The chilliness of this response was a bit disheartening, but not terribly surprising. When I was an undergrad, it seemed whenever I mentioned my job-search anxieties, my professors and advisors would get a glassy look in their eyes and mutter something about the career center. Their gazes would drift toward their bookshelves or a folder of ungraded papers. And at the time, I could hardly blame them. These were people who'd published dissertations on Freud, written definitive volumes on Virginia Woolf. The language of real-world career preparation was a language they simply didn't speak.
And if they did say anything at all, it was usually a reiteration of the typical liberal arts defense, that graduating with a humanities degree, I could do anything: I could go on to earn a master's or a law degree or become an editor or a teacher. I could go into journalism or nonprofit work, apply to medical school or the foreign service. I could write books or learn to illustrate or bind them. I could start my own business, work as a consultant, get a job editing pamphlets for an alumni association or raise money for public radio. The possibilities were literally limitless. It was a like being 6 years old again and trying to decide if I'd become an astronaut or a ballerina. The advantage to a humanities degree, one professor insisted, was its versatility. In retrospect, though, I wonder if perhaps this was part of the problem, as well; freedom can promote growth, but it can also cause paralysis. Faced with limitless possibilities, a certain number of people will just stand still.
"So let me ask you something," my husband says, my wonderfully incisive husband who will let me get away with only so much bitterness. "If your school had forced you to declare a career plan or take an accounting class or study Web programming instead of contemporary lit, how would you have felt about it at the time, without the benefit of hindsight?"
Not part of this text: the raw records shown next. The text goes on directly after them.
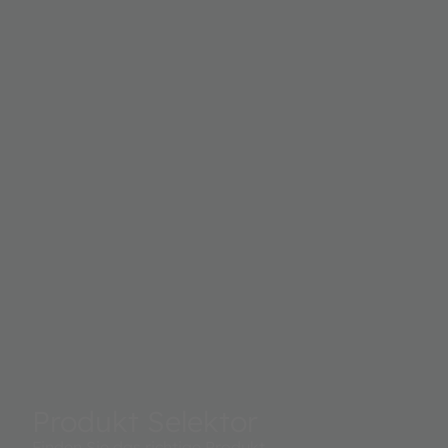
Produkt Selektor
Finden Sie das richtige Produkt.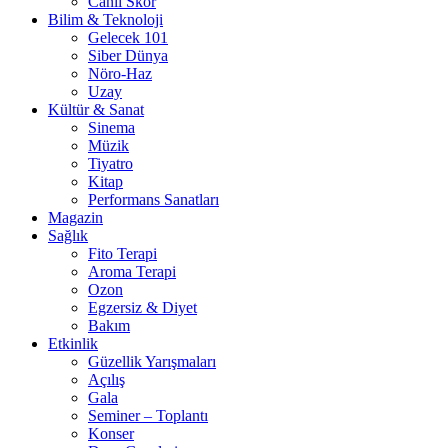
Canlı Skor
Bilim & Teknoloji
Gelecek 101
Siber Dünya
Nöro-Haz
Uzay
Kültür & Sanat
Sinema
Müzik
Tiyatro
Kitap
Performans Sanatları
Magazin
Sağlık
Fito Terapi
Aroma Terapi
Ozon
Egzersiz & Diyet
Bakım
Etkinlik
Güzellik Yarışmaları
Açılış
Gala
Seminer – Toplantı
Konser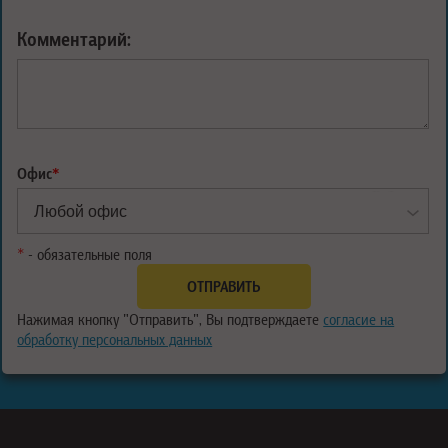
Комментарий:
Офис
*
*
- обязательные поля
Нажимая кнопку "Отправить", Вы подтверждаете
согласие на
обработку персональных данных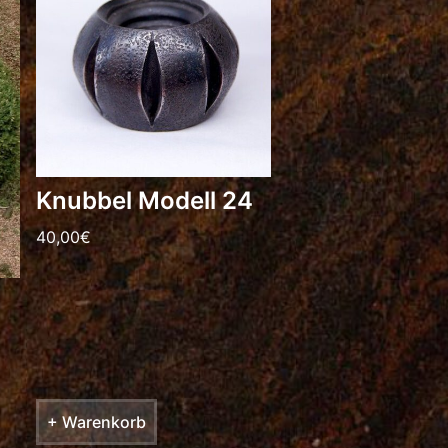
Knubbel Modell 24
40,00
€
+ Warenkorb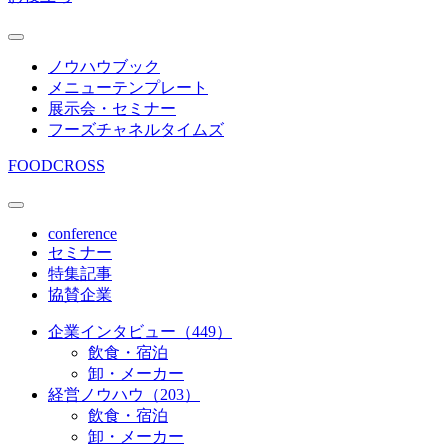
ノウハウブック
メニューテンプレート
展示会・セミナー
フーズチャネルタイムズ
FOODCROSS
conference
セミナー
特集記事
協賛企業
企業インタビュー（449）
飲食・宿泊
卸・メーカー
経営ノウハウ（203）
飲食・宿泊
卸・メーカー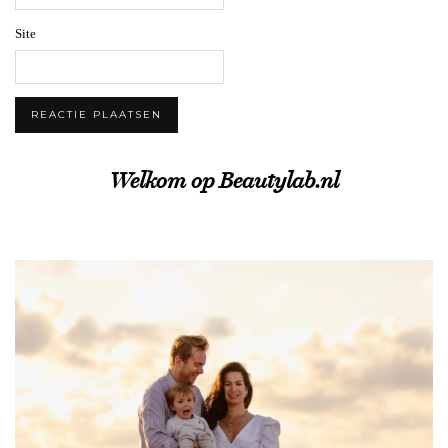
Site
Welkom op Beautylab.nl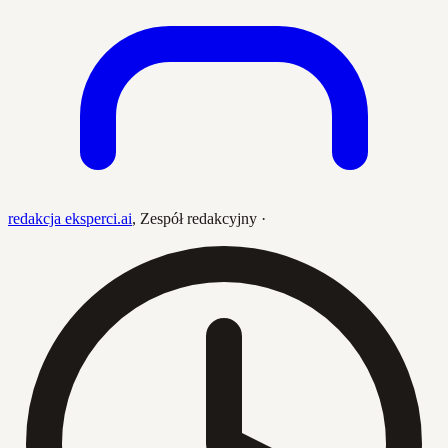
redakcja eksperci.ai
,
Zespół redakcyjny
·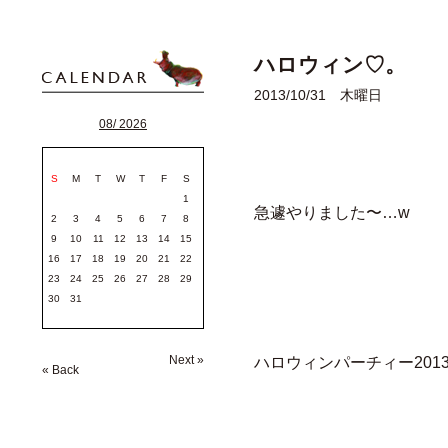
ハロウィン♡。
2013/10/31 木曜日
08/ 2026
S
M
T
W
T
F
S
1
急遽やりました〜…w
2
3
4
5
6
7
8
9
10
11
12
13
14
15
16
17
18
19
20
21
22
23
24
25
26
27
28
29
30
31
Next »
ハロウィンパーチィー201
« Back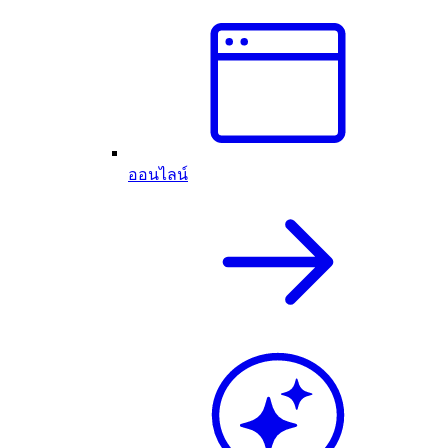
ออนไลน์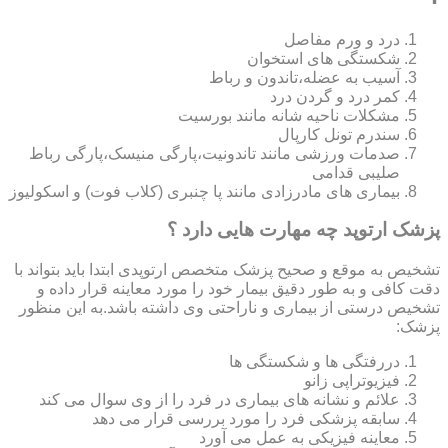
درد و ورم مفاصل
شکستگی های استخوان
آسیب به عضله،تاندون و رباط
کمر درد و گردن درد
مشکلات ناحیه شانه مانند بورسیت
سندرم تونل کارپال
صدمات ورزشی مانند تاندونیت،پارگی منیسک،پارگی رباط
صلیبی قدامی
بیماری های مادرزادی مانند پا چنبری (کلاب فوت) و اسکولیوز
پزشک ارتوپد چه مهارت هایی دارد ؟
تشخیص به موقع و صحیح پزشک متخصص ارتوپدی ابتدا باید بتواند با
دقت کافی و به طور دقیق بیمار خود را مورد معاینه قرار داده و
تشخیص درستی از بیماری و ناراحتی وی داشته باشد.به این منظور
پزشک:
دررفتگی ها و شکستگی ها
فیزیوتراپی زانو
علائم و نشانه های بیماری در فرد را از وی سوال می کند
سابقه پزشکی فرد را مورد بررسی قرار می دهد
معاینه فیزیکی به عمل می آورد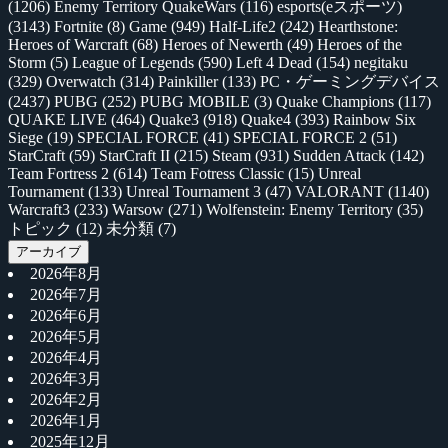
(1206)
Enemy Territory QuakeWars
(116)
esports(eスポーツ)
(3143)
Fortnite
(8)
Game
(949)
Half-Life2
(242)
Hearthstone:
Heroes of Warcraft
(68)
Heroes of Newerth
(49)
Heroes of the
Storm
(5)
League of Legends
(590)
Left 4 Dead
(154)
negitaku
(329)
Overwatch
(314)
Painkiller
(133)
PC・ゲーミングデバイス
(2437)
PUBG
(252)
PUBG MOBILE
(3)
Quake Champions
(117)
QUAKE LIVE
(464)
Quake3
(918)
Quake4
(393)
Rainbow Six
Siege
(19)
SPECIAL FORCE
(41)
SPECIAL FORCE 2
(51)
StarCraft
(59)
StarCraft II
(215)
Steam
(931)
Sudden Attack
(142)
Team Fortress 2
(614)
Team Fotress Classic
(15)
Unreal
Tournament
(133)
Unreal Tournament 3
(47)
VALORANT
(1140)
Warcraft3
(233)
Warsow
(271)
Wolfenstein: Enemy Territory
(35)
トピック
(12)
未分類
(7)
アーカイブ
2026年8月
2026年7月
2026年6月
2026年5月
2026年4月
2026年3月
2026年2月
2026年1月
2025年12月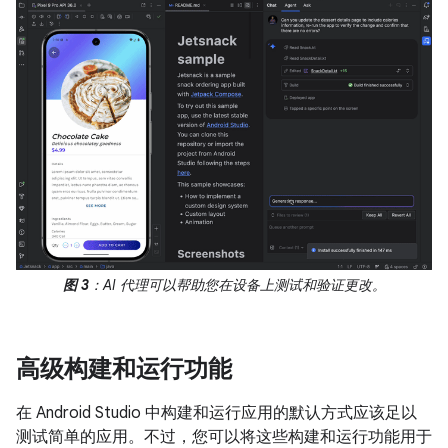
图 3
：AI 代理可以帮助您在设备上测试和验证更改。
高级构建和运行功能
在 Android Studio 中构建和运行应用的默认方式应该足以
测试简单的应用。不过，您可以将这些构建和运行功能用于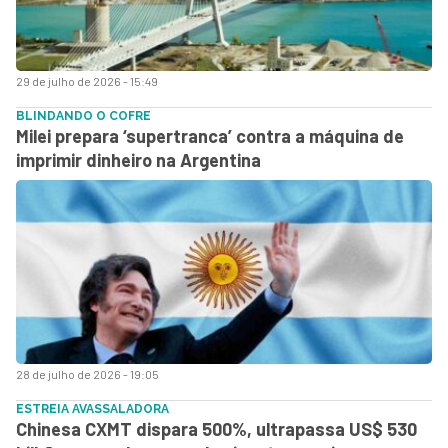
29 de julho de 2026 - 15:49
BLINDANDO O COFRE
Milei prepara ‘supertranca’ contra a máquina de
imprimir dinheiro na Argentina
28 de julho de 2026 - 19:05
ESTREIA AVASSALADORA
Chinesa CXMT dispara 500%, ultrapassa US$ 530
It's a good question, and the answer is, I probably would have transferred.
There were courses I took in college, courses in Renaissance literature and the anthropology of social progress and international relations of the Middle East and, of course, writing, that will, in all likelihood, never earn me a steady paycheck or a 401K, but which I would not trade for anything; there were lectures on Shakespeare and Twain and Joyce that I still remember, that I've dreamt about and that define my sensibility as a writer and a reader and a human being. Even now, knowing the lost years that followed, I still wouldn't trade them in.
A new Harvard study suggests that it's not an abandonment of the college curriculum that's needed, but a re-envisioning and better preparation. The study compares the U.S. system unfavorably to its European counterparts where students begin thinking about what sort of career they'll pursue and the sort of preparation they'll need for it in middle school. Could that be the answer?
At the end of my interview with Sarah Isham, she asks me if I might come back to Charlottesville to participate in an alumni career panel. "We always have a lot of students interested in media and writing and the arts. It would be wonderful," she says "to have you come and talk to them." She asks me this, and I can't help but laugh.
"I don't think I'd be much of a role model," I say. "I don't have what you'd call a high-powered career. I mostly do freelance work. Adjunct teaching. That sort of thing."
"Oh, that's fine," she insists. "Our students will love that. So many of them are terrified of sitting in a cubicle all day."
They should be so lucky, I think. But I would never say that -- not to them and not to my own students. They'll have plenty of time later to find out just what a degree is and isn't good for. Right now, they're in those four extraordinary, exceptional years where ideas matter; and there's not a thing I'd do to change that.